For being AWOL, he might be reduced in rank, forfeit some pay, and spend a few days in the stockade or confined to barracks, but he’d still be allowed to stay in the Army.

For desertion, the maximum penalty still carried on the books is death.

But Brodie knew the death penalty was unlikely unless after you deserted you did something particularly heinous, like help the enemy kill your fellow soldiers, or give aid and comfort to the enemy. A deserter had not been executed since World War II, when Private Eddie Slovik stood in front of a firing squad in 1945. The most likely penalty for desertion today would be a dishonorable discharge from the Army, being stripped of any back pay you were owed, and jail time of no longer than five years.

Mercer’s case, however, was different. He wasn’t some newly deployed PFC. He was a commissioned officer, and the commanding officer of a team located deep in hostile territory. The disruption in command brought aboutby his sudden absence could have put his men in greater danger. Also, he possessed valuable Intel about American counterinsurgency operations that could be used against his fellow soldiers. And finally, there were the two guys who’d got killed looking for him. That was a biggie, and the Army was not going to go easy on Captain Kyle Mercer. Especially if he’d deserted to join up with the enemy—which was unlikely, but nevertheless possible.

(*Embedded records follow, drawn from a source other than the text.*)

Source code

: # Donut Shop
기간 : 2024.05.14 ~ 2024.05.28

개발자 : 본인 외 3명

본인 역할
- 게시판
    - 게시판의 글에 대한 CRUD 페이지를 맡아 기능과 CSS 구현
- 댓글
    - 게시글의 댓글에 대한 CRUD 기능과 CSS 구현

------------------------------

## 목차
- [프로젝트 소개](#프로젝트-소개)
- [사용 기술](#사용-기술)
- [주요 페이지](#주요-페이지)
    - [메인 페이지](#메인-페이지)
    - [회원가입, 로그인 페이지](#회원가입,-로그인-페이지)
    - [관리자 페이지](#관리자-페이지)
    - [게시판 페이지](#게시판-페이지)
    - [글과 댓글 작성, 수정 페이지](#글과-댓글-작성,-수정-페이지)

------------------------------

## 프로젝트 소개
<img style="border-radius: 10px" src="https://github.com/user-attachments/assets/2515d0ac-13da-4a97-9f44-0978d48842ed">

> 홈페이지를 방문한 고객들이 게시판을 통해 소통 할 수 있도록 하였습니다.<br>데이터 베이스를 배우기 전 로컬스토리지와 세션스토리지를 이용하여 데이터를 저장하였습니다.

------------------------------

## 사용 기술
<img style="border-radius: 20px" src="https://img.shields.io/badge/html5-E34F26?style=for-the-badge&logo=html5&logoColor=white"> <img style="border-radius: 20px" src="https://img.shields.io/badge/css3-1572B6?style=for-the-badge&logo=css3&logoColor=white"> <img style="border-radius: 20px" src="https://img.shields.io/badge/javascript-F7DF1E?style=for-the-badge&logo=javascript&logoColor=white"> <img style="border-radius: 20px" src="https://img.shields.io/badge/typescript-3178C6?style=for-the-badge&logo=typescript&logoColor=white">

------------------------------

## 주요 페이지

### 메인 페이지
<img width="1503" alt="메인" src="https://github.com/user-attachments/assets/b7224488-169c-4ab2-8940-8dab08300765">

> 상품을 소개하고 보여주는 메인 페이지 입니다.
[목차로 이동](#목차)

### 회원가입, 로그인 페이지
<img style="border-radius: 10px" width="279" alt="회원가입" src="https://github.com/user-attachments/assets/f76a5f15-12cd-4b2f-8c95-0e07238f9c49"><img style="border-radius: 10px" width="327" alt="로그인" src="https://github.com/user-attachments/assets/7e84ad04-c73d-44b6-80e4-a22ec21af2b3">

Three months after Mercer walked off, the Army’s worst fears were realized: The Taliban released a hostage video—distributed across jihadist websites and covered by every mainstream media outlet—showing Mercer kneeling in the dirt in front of five Taliban fighters. So obviously Mercer was not there voluntarily—or his offer to become a jihadist had been rejected. He looked bad: sunken cheeks, hollow eyes, a scraggly beard. He wore a white tunic and baggy white pants. His captors all wore black and held AK-47 rifles across their chests. This was in May of 2015, after the public had already been subjected to a grisly parade of ISIS hostage videos that all followed the same tragic script: unrealistic and impossible demands, followed by Western inaction and, ultimately, a beheading. But it was the Taliban, not ISIS, who held Mercer, and they wanted to make a deal. One of the captors read off a list of six Taliban commanders currently held at Guantánamo Bay whom they wanted released in exchange for Captain Mercer. Mercer himself said nothing in the video. He just stared blankly ahead, showing no emotion. No fear. After the Taliban fighter gave his demands, he grabbed Mercer by the nape of his neck and said into the camera, in Pashto: “This is one of your greatest warriors, America. We found him running away like a coward. We would like to shoot him like a dog, but our mujahideen brothers are more important. We are loyal to our soldiers. Are you?” Then the video ended.